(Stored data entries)
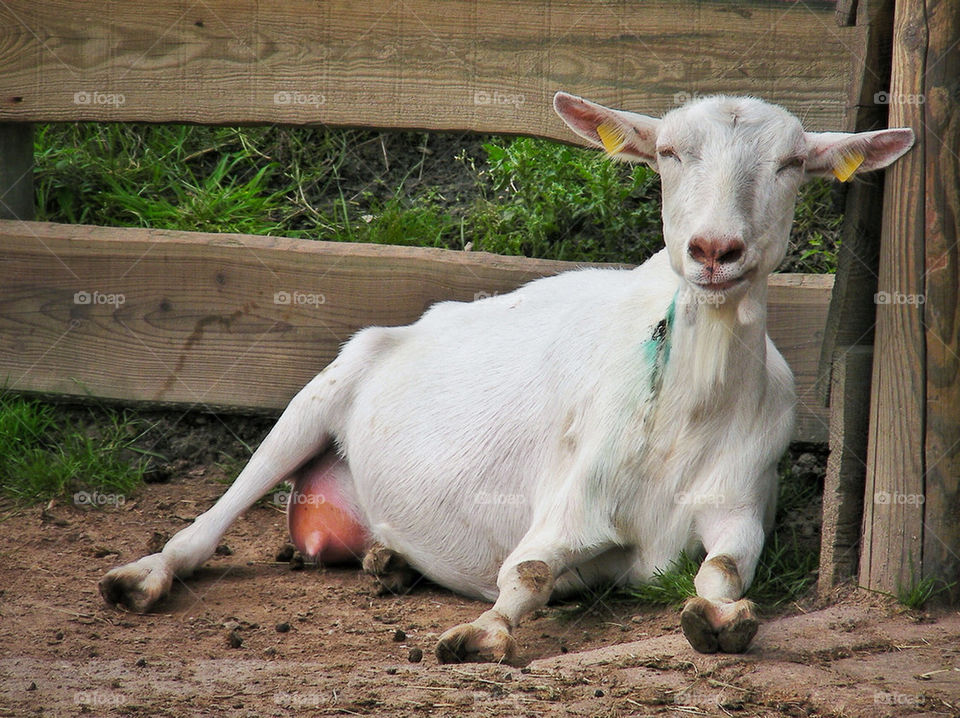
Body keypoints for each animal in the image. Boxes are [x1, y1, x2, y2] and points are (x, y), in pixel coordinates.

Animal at [99, 94, 916, 664]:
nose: (716, 250)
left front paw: (721, 621)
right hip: (323, 391)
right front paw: (480, 633)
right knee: (218, 512)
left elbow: (722, 570)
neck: (683, 411)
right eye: (669, 152)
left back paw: (387, 561)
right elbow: (524, 570)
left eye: (791, 164)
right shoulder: (572, 494)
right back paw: (142, 575)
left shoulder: (739, 498)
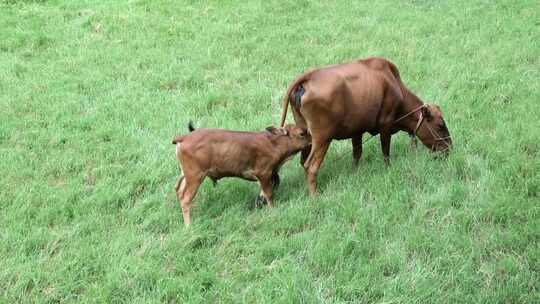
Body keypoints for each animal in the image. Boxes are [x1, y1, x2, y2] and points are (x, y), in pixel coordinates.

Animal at [171, 122, 310, 224]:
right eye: (302, 133)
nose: (311, 141)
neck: (273, 144)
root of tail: (184, 137)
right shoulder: (263, 173)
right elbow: (269, 194)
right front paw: (273, 211)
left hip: (186, 175)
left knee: (178, 189)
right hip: (195, 176)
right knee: (185, 198)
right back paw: (189, 225)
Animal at [278, 56, 452, 196]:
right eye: (440, 125)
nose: (449, 148)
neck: (395, 86)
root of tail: (309, 76)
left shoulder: (357, 131)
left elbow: (357, 154)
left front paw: (355, 173)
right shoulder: (386, 125)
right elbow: (385, 151)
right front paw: (388, 169)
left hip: (305, 134)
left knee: (303, 162)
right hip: (322, 138)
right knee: (311, 166)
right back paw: (315, 196)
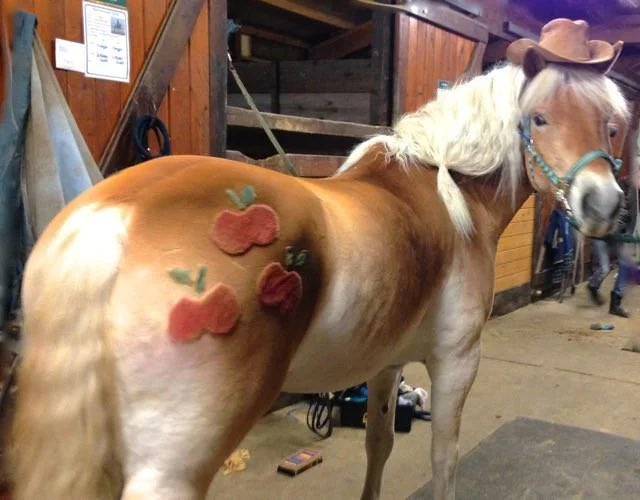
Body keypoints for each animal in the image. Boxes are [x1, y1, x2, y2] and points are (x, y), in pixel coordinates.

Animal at [10, 49, 628, 500]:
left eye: (612, 127)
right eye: (539, 119)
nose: (603, 205)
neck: (452, 194)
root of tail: (115, 217)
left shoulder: (387, 364)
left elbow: (379, 442)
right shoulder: (456, 361)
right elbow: (443, 457)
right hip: (171, 466)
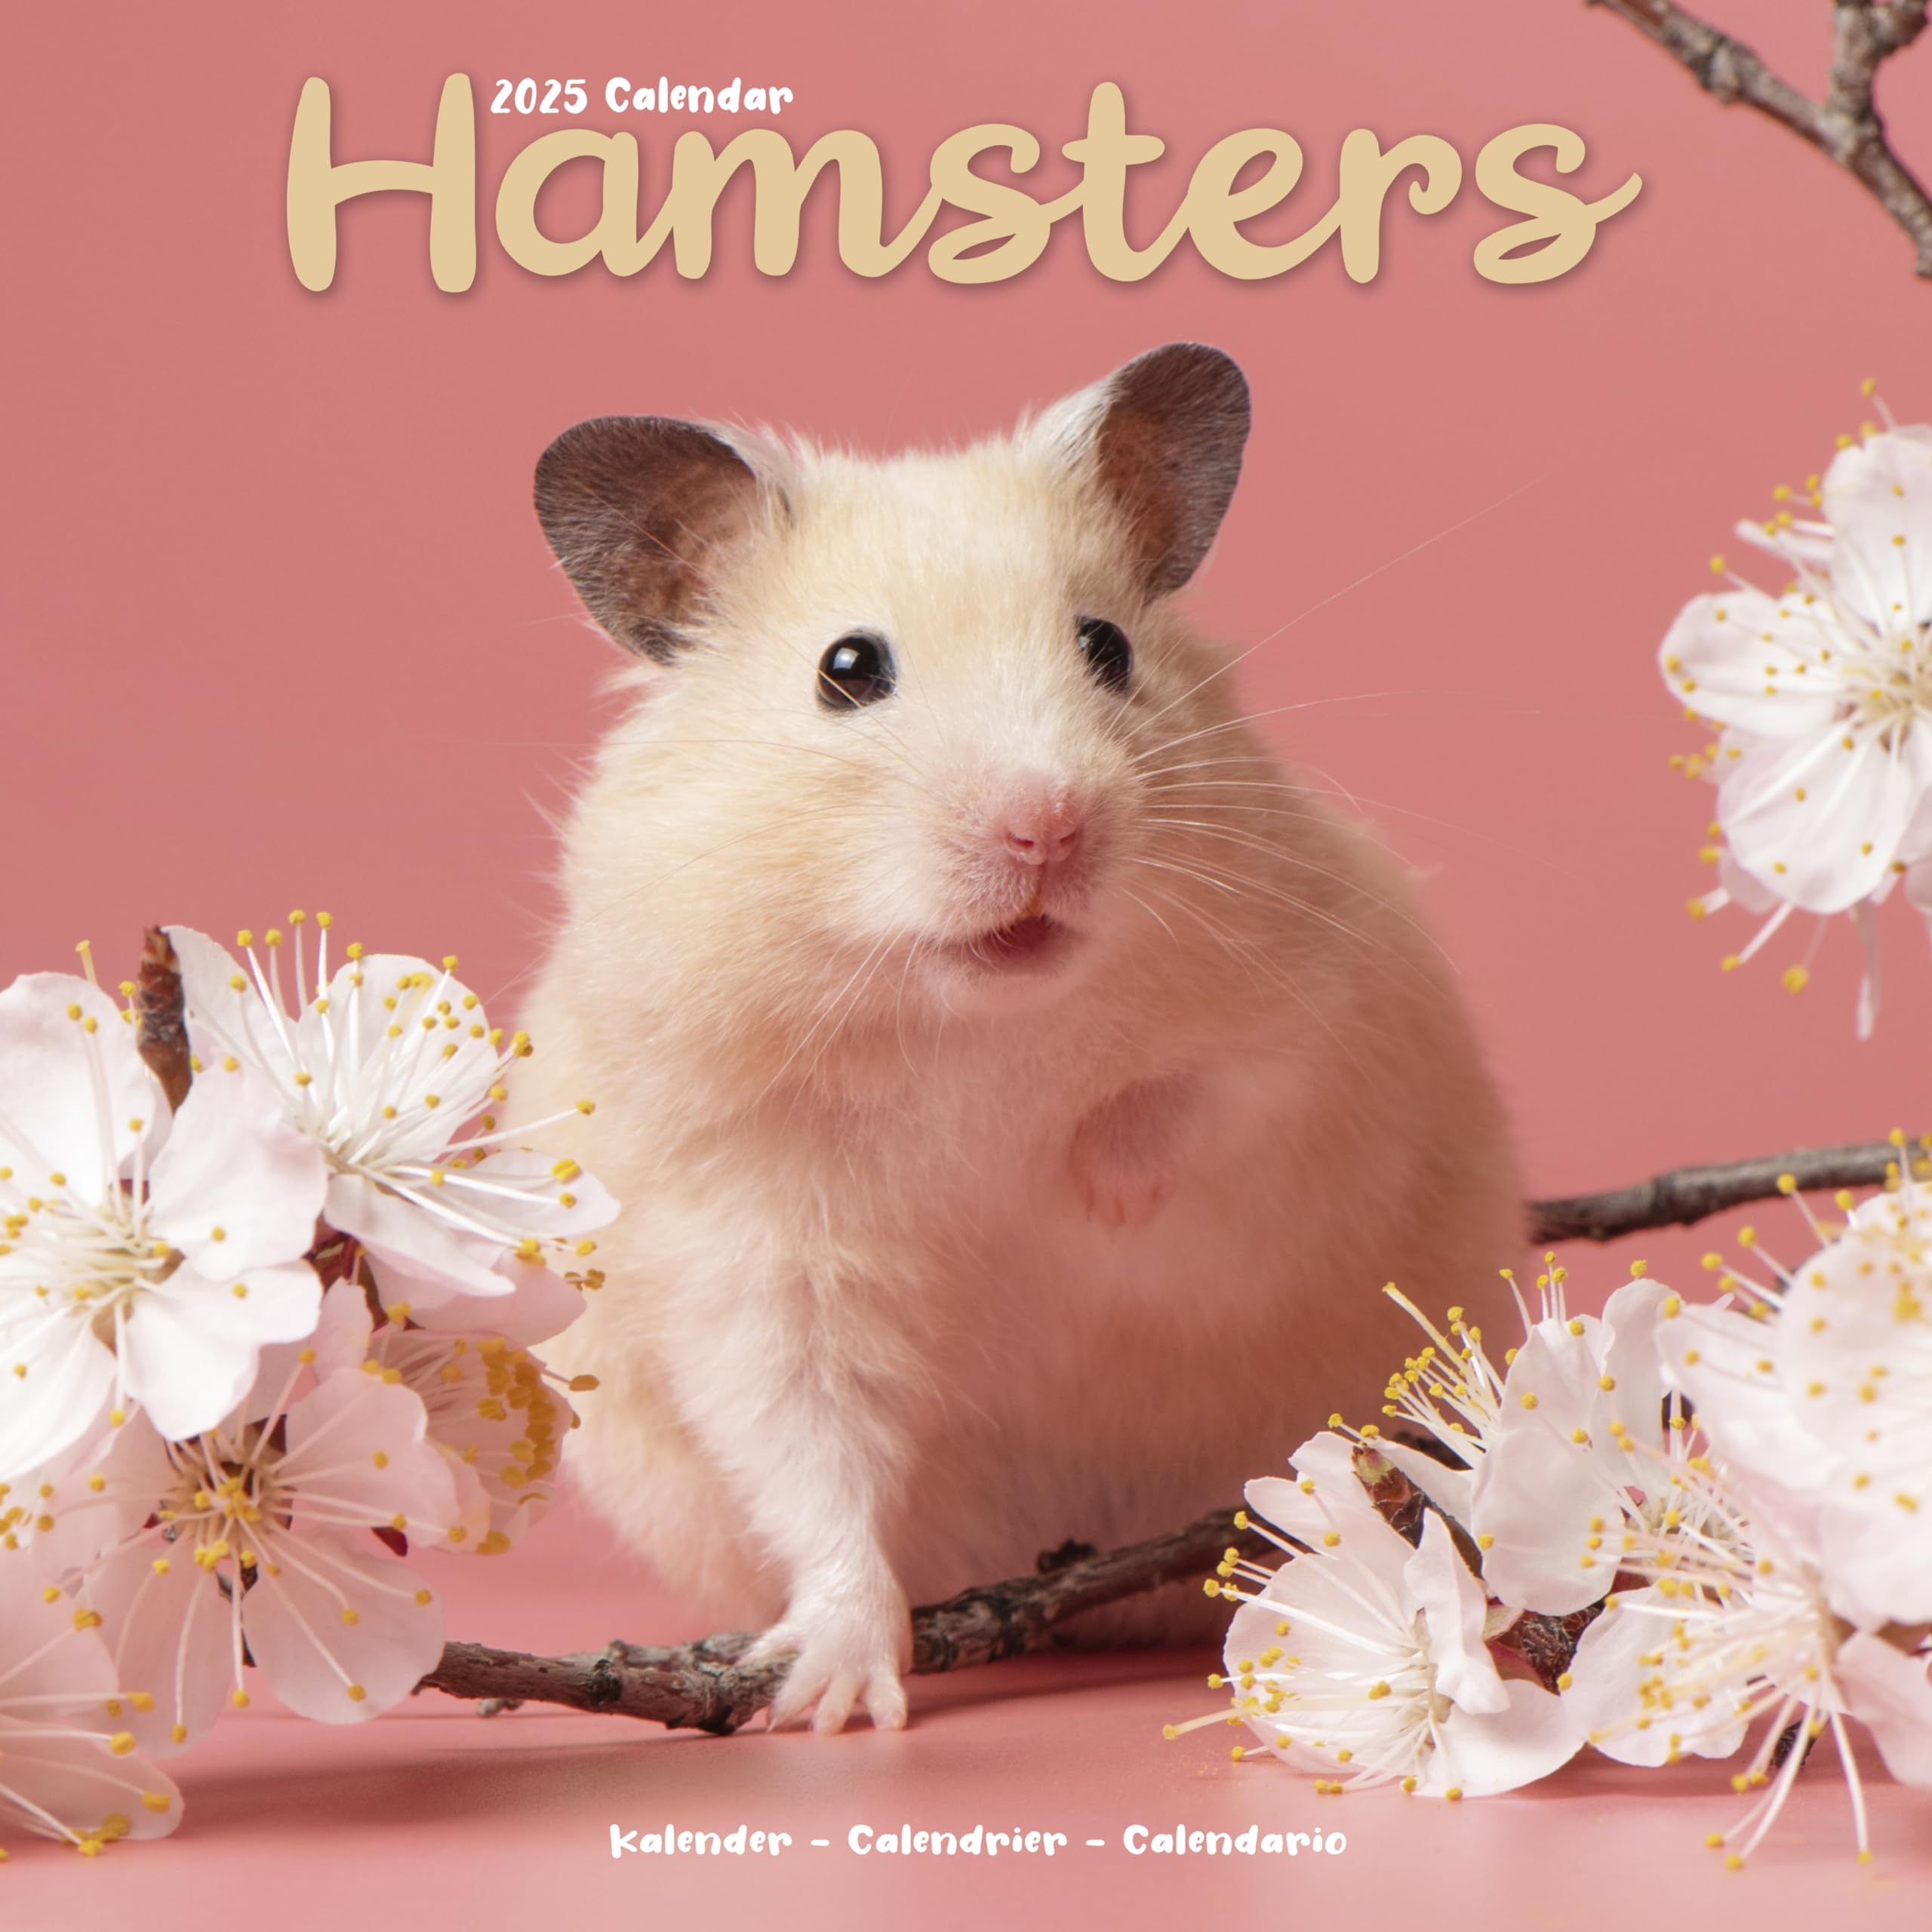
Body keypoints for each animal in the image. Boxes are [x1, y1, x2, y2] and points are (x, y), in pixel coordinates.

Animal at [513, 344, 1522, 1733]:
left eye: (1106, 645)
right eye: (847, 668)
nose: (1047, 824)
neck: (977, 1026)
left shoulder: (1325, 1018)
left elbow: (1199, 1104)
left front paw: (1095, 1196)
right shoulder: (754, 1238)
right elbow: (811, 1454)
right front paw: (829, 1697)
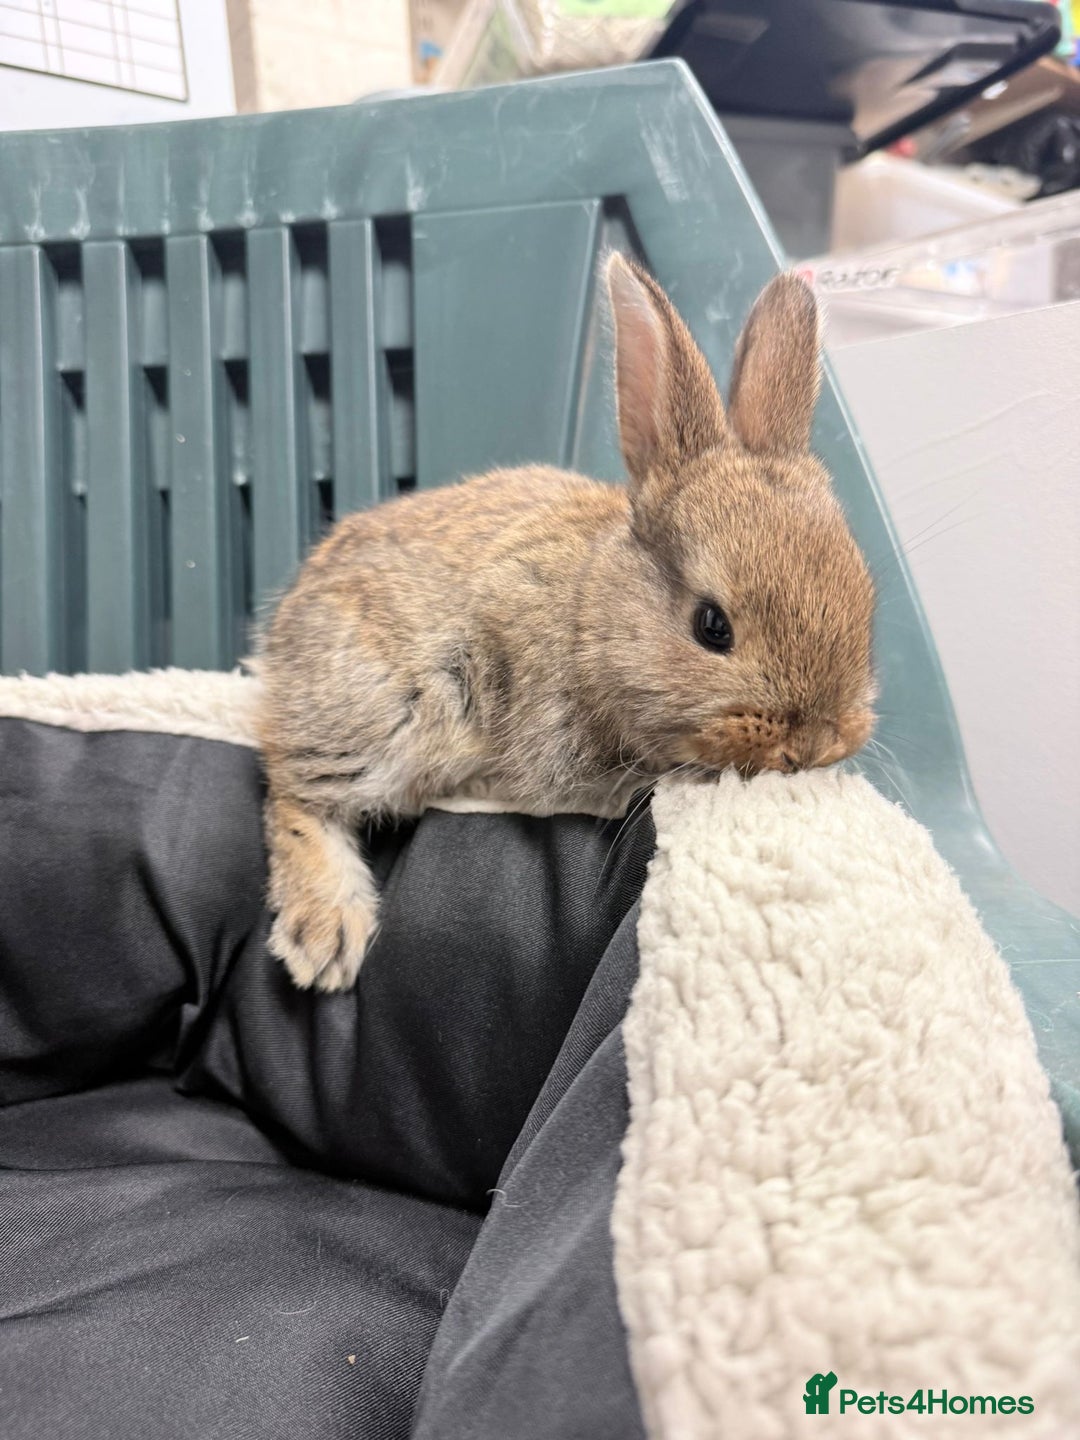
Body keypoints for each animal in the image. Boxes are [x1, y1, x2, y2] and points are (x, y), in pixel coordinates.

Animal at [256, 255, 877, 992]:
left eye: (866, 596)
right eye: (712, 627)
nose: (815, 745)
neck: (590, 615)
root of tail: (277, 646)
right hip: (383, 710)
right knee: (293, 791)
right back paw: (325, 937)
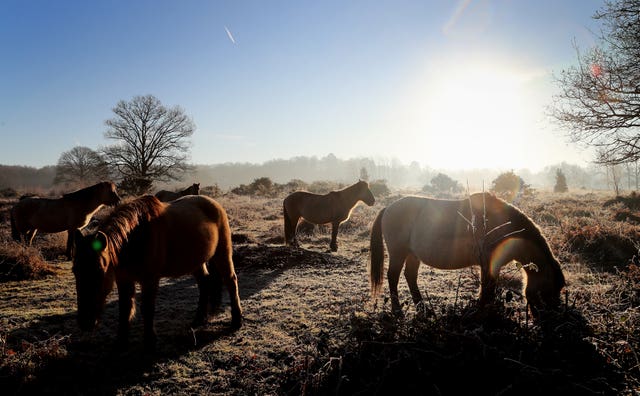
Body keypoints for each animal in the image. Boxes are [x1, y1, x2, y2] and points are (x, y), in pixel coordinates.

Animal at [72, 195, 242, 350]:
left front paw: (149, 341)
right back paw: (199, 318)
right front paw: (121, 341)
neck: (135, 237)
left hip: (222, 252)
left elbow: (147, 308)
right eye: (75, 270)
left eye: (100, 270)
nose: (85, 322)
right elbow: (125, 308)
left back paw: (237, 320)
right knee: (204, 283)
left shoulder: (150, 280)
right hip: (196, 261)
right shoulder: (124, 279)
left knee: (230, 281)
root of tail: (214, 203)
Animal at [370, 193, 564, 318]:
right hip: (398, 253)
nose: (553, 318)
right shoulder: (488, 264)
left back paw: (423, 309)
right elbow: (487, 289)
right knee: (393, 277)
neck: (504, 227)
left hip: (413, 255)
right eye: (552, 289)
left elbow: (489, 288)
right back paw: (398, 311)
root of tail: (388, 208)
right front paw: (483, 310)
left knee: (410, 276)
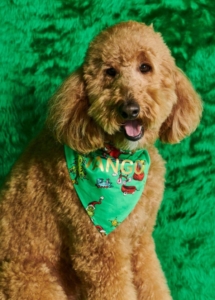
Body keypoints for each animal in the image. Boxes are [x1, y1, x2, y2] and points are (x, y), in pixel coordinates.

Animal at [0, 21, 202, 300]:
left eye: (145, 67)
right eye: (110, 72)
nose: (129, 109)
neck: (120, 158)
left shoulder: (140, 241)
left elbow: (153, 281)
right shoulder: (101, 250)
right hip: (33, 281)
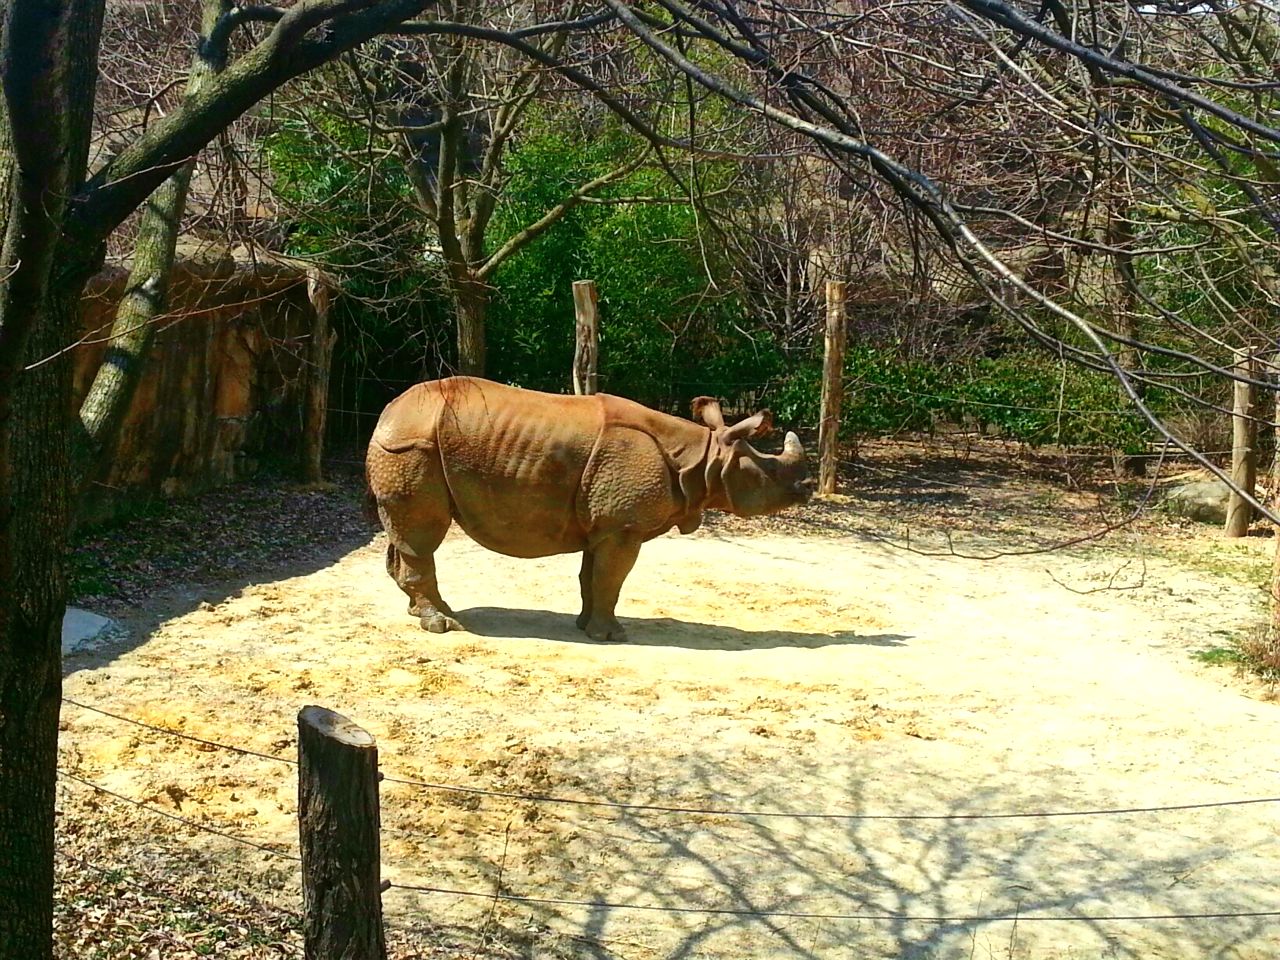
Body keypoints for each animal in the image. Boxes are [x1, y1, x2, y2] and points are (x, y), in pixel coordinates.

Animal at [365, 376, 810, 642]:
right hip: (411, 446)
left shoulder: (606, 525)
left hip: (411, 443)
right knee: (424, 535)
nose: (806, 488)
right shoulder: (624, 528)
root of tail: (387, 412)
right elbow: (611, 579)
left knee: (405, 535)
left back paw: (423, 614)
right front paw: (612, 636)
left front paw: (587, 627)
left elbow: (592, 577)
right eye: (770, 472)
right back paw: (442, 625)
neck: (704, 458)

Work request: Return each line from the data where the string "tail" can be found.

Response to this exercise:
root of tail: (184, 137)
root of tail: (309, 76)
root of tail: (115, 217)
root of tail: (277, 646)
root of tail: (214, 203)
root of tail: (388, 208)
root of tail: (387, 412)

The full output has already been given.